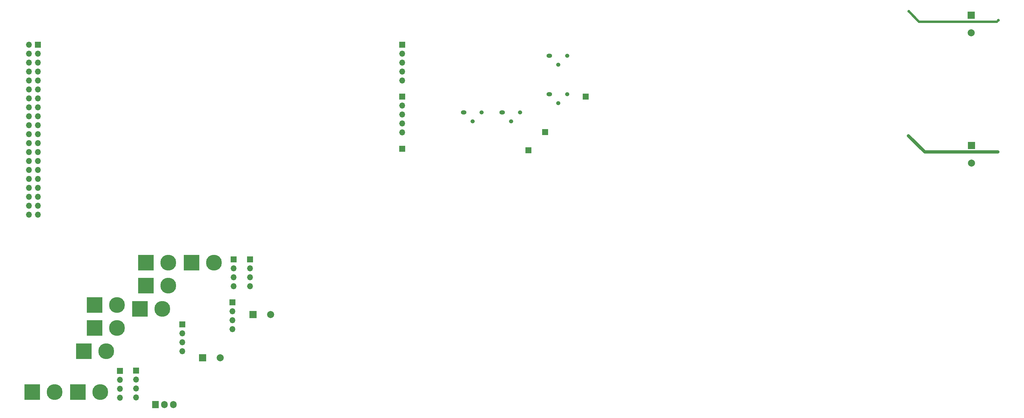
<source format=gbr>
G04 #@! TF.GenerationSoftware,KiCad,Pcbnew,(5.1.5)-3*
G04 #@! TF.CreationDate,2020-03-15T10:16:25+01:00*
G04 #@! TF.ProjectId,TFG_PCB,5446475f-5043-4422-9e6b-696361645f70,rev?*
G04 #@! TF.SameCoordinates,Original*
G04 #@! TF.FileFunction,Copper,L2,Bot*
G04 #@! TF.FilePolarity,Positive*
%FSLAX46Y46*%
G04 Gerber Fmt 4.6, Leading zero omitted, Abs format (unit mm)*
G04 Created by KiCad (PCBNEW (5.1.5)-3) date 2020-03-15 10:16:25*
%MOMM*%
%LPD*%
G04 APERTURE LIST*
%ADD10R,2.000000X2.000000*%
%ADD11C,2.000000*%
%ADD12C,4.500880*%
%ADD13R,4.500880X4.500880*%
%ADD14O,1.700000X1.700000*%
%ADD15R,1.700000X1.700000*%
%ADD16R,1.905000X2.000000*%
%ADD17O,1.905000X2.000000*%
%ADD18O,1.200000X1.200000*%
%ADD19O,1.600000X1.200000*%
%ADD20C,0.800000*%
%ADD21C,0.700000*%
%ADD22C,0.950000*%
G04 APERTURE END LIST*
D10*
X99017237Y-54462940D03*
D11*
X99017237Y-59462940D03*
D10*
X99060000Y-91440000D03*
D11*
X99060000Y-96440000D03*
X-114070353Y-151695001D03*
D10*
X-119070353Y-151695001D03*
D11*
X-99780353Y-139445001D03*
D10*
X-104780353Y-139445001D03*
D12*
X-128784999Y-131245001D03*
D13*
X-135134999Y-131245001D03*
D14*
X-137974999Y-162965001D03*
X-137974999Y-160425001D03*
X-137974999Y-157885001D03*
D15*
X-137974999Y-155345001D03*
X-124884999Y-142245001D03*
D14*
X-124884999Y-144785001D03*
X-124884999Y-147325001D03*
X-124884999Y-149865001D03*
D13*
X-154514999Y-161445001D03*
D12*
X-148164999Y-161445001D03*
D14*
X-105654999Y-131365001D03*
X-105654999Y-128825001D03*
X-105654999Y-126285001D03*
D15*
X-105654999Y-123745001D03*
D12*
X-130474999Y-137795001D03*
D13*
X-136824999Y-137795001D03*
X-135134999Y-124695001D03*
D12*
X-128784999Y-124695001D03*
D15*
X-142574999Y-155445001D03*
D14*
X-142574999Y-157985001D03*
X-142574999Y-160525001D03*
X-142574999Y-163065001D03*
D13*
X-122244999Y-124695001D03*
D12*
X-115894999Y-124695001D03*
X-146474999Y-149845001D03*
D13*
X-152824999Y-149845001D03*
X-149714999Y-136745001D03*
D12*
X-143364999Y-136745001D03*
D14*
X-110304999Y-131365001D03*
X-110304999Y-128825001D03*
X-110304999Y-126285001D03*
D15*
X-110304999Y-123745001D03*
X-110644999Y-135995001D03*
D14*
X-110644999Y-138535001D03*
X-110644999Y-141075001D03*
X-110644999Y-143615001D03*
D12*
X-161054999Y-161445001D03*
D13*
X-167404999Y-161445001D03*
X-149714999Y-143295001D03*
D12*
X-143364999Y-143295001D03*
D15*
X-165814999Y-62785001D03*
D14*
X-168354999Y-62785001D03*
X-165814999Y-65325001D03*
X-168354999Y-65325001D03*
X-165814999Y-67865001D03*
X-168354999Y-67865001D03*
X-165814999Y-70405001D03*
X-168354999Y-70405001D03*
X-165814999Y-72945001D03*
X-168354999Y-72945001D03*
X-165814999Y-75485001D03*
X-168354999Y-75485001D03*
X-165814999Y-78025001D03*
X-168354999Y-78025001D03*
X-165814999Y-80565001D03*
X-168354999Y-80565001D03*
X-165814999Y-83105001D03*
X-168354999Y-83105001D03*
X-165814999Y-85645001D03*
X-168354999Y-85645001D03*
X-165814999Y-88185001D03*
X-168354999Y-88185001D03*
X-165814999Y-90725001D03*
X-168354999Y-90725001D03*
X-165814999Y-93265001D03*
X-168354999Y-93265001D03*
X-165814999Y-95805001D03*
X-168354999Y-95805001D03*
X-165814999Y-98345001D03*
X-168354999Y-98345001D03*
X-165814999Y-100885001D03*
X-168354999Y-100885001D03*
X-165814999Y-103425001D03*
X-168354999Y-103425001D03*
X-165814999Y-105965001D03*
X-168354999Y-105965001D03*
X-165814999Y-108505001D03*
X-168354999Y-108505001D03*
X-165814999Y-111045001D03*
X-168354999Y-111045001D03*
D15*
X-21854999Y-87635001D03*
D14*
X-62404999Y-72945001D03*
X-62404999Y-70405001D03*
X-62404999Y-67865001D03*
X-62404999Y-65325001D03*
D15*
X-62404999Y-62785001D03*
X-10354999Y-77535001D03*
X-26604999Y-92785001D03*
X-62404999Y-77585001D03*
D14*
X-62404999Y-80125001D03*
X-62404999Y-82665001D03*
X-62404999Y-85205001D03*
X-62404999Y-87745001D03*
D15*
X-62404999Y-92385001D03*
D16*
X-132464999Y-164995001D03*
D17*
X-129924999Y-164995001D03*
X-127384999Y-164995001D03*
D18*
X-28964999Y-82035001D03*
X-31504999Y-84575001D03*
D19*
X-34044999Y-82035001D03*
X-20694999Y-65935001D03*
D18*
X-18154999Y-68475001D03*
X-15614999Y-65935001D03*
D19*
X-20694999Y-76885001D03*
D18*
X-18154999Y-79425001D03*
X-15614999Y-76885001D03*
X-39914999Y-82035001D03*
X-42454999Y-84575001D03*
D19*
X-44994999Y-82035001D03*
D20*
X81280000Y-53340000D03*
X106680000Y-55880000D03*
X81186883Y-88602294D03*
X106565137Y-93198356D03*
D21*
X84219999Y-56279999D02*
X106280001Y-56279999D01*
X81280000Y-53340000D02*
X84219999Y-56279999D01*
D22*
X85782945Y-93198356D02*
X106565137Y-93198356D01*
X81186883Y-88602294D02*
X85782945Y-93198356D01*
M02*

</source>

---

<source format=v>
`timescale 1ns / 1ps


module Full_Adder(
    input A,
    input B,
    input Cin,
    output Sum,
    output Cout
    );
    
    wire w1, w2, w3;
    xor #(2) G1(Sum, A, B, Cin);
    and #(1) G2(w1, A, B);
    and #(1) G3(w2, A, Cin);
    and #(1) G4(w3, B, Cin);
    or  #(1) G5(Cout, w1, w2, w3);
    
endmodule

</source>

...

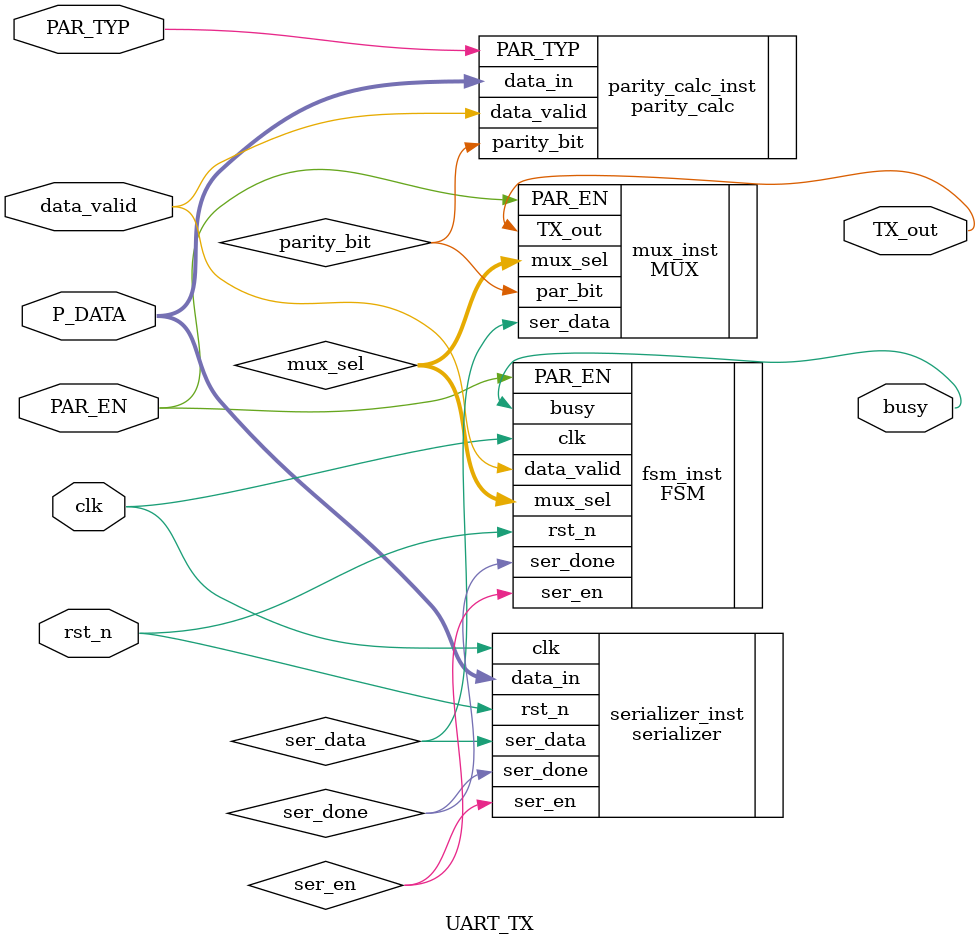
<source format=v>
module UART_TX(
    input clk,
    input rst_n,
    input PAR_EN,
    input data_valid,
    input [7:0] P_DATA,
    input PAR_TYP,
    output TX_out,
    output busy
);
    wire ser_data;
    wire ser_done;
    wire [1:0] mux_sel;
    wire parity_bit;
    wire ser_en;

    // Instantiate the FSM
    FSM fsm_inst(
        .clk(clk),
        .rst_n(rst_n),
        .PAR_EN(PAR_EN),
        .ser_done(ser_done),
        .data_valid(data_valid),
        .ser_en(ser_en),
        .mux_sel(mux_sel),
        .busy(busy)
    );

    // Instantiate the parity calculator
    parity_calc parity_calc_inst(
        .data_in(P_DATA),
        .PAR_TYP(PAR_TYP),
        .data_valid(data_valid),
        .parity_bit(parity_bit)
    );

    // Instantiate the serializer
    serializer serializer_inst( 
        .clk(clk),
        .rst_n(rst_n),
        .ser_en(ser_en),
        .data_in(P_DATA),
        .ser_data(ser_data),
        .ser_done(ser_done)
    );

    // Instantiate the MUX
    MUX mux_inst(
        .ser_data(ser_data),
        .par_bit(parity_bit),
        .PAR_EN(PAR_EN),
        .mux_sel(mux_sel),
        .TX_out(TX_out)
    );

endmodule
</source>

*PROBLEM STATEMENT*.
Check each line of the material for "KiCad". Copy the ones that have it.

*COMPLETED EXERCISE*.
G04 #@! TF.GenerationSoftware,KiCad,Pcbnew,(5.1.5)-3*
G04 Created by KiCad (PCBNEW (5.1.5)-3) date 2020-03-15 10:16:25*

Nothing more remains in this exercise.